## Collection entries

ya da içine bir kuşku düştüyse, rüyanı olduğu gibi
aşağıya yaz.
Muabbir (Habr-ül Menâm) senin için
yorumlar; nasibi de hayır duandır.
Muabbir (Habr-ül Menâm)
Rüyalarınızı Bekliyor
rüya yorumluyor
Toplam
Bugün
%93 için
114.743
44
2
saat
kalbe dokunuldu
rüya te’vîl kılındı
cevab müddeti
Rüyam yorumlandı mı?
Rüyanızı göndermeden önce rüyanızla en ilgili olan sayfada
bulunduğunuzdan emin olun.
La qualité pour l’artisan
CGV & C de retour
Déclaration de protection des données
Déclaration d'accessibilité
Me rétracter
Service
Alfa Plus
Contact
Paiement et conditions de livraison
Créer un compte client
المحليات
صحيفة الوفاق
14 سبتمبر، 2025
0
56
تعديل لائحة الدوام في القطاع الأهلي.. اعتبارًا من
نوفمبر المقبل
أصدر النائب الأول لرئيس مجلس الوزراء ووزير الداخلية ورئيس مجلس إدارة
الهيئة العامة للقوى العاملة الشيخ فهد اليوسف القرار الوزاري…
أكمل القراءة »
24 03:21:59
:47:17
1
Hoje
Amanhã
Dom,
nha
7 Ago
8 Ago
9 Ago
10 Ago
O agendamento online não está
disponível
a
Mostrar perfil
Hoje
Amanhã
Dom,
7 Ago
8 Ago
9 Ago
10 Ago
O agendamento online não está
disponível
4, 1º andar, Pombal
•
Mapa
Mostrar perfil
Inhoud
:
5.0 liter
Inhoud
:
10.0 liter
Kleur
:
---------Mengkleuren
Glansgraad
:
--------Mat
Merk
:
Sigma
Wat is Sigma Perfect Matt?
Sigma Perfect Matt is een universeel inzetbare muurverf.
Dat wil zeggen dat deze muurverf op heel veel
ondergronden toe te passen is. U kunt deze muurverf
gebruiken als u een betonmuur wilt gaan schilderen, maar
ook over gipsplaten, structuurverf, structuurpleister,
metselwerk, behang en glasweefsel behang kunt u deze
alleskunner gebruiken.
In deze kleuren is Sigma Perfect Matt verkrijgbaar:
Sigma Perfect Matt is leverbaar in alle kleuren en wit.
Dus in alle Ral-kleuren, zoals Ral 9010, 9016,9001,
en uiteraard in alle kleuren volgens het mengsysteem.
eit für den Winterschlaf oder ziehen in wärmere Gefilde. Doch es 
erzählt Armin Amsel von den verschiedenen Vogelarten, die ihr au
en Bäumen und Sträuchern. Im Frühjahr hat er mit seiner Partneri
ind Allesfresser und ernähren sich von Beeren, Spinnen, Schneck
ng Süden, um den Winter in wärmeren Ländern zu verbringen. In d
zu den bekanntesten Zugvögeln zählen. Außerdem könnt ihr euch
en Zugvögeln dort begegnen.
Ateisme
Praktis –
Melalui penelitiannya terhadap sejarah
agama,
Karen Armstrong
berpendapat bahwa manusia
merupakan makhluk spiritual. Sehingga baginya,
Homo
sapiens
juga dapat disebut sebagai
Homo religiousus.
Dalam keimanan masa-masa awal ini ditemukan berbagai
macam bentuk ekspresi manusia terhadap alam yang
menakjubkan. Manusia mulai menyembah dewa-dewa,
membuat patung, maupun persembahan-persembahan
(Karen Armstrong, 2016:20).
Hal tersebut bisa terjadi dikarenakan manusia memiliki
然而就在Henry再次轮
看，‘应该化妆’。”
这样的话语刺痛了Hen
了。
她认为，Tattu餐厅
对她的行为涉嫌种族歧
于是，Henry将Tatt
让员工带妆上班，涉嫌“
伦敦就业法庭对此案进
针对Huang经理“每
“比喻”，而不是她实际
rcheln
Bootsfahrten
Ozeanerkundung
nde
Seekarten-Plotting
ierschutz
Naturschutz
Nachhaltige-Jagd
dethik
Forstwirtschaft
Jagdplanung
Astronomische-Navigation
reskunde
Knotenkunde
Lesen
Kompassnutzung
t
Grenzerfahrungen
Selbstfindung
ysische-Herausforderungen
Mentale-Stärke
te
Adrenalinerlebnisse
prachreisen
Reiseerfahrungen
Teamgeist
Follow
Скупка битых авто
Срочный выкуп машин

## AIM OF THE TASK
Every single record must be transcribed exactly as it stands.

## OUTPUT OF THE EXERCISE
ya da içine bir kuşku düştüyse, rüyanı olduğu gibi
aşağıya yaz.
Muabbir (Habr-ül Menâm) senin için
yorumlar; nasibi de hayır duandır.
Muabbir (Habr-ül Menâm)
Rüyalarınızı Bekliyor
rüya yorumluyor
Toplam
Bugün
%93 için
114.743
44
2
saat
kalbe dokunuldu
rüya te’vîl kılındı
cevab müddeti
Rüyam yorumlandı mı?
Rüyanızı göndermeden önce rüyanızla en ilgili olan sayfada
bulunduğunuzdan emin olun.
La qualité pour l’artisan
CGV & C de retour
Déclaration de protection des données
Déclaration d'accessibilité
Me rétracter
Service
Alfa Plus
Contact
Paiement et conditions de livraison
Créer un compte client
المحليات
صحيفة الوفاق
14 سبتمبر، 2025
0
56
تعديل لائحة الدوام في القطاع الأهلي.. اعتبارًا من
نوفمبر المقبل
أصدر النائب الأول لرئيس مجلس الوزراء ووزير الداخلية ورئيس مجلس إدارة
الهيئة العامة للقوى العاملة الشيخ فهد اليوسف القرار الوزاري…
أكمل القراءة »
24 03:21:59
:47:17
1
Hoje
Amanhã
Dom,
nha
7 Ago
8 Ago
9 Ago
10 Ago
O agendamento online não está
disponível
a
Mostrar perfil
Hoje
Amanhã
Dom,
7 Ago
8 Ago
9 Ago
10 Ago
O agendamento online não está
disponível
4, 1º andar, Pombal
•
Mapa
Mostrar perfil
Inhoud
:
5.0 liter
Inhoud
:
10.0 liter
Kleur
:
---------Mengkleuren
Glansgraad
:
--------Mat
Merk
:
Sigma
Wat is Sigma Perfect Matt?
Sigma Perfect Matt is een universeel inzetbare muurverf.
Dat wil zeggen dat deze muurverf op heel veel
ondergronden toe te passen is. U kunt deze muurverf
gebruiken als u een betonmuur wilt gaan schilderen, maar
ook over gipsplaten, structuurverf, structuurpleister,
metselwerk, behang en glasweefsel behang kunt u deze
alleskunner gebruiken.
In deze kleuren is Sigma Perfect Matt verkrijgbaar:
Sigma Perfect Matt is leverbaar in alle kleuren en wit.
Dus in alle Ral-kleuren, zoals Ral 9010, 9016,9001,
en uiteraard in alle kleuren volgens het mengsysteem.
eit für den Winterschlaf oder ziehen in wärmere Gefilde. Doch es 
erzählt Armin Amsel von den verschiedenen Vogelarten, die ihr au
en Bäumen und Sträuchern. Im Frühjahr hat er mit seiner Partneri
ind Allesfresser und ernähren sich von Beeren, Spinnen, Schneck
ng Süden, um den Winter in wärmeren Ländern zu verbringen. In d
zu den bekanntesten Zugvögeln zählen. Außerdem könnt ihr euch
en Zugvögeln dort begegnen.
Ateisme
Praktis –
Melalui penelitiannya terhadap sejarah
agama,
Karen Armstrong
berpendapat bahwa manusia
merupakan makhluk spiritual. Sehingga baginya,
Homo
sapiens
juga dapat disebut sebagai
Homo religiousus.
Dalam keimanan masa-masa awal ini ditemukan berbagai
macam bentuk ekspresi manusia terhadap alam yang
menakjubkan. Manusia mulai menyembah dewa-dewa,
membuat patung, maupun persembahan-persembahan
(Karen Armstrong, 2016:20).
Hal tersebut bisa terjadi dikarenakan manusia memiliki
然而就在Henry再次轮
看，‘应该化妆’。”
这样的话语刺痛了Hen
了。
她认为，Tattu餐厅
对她的行为涉嫌种族歧
于是，Henry将Tatt
让员工带妆上班，涉嫌“
伦敦就业法庭对此案进
针对Huang经理“每
“比喻”，而不是她实际
rcheln
Bootsfahrten
Ozeanerkundung
nde
Seekarten-Plotting
ierschutz
Naturschutz
Nachhaltige-Jagd
dethik
Forstwirtschaft
Jagdplanung
Astronomische-Navigation
reskunde
Knotenkunde
Lesen
Kompassnutzung
t
Grenzerfahrungen
Selbstfindung
ysische-Herausforderungen
Mentale-Stärke
te
Adrenalinerlebnisse
prachreisen
Reiseerfahrungen
Teamgeist
Follow
Скупка битых авто
Срочный выкуп машин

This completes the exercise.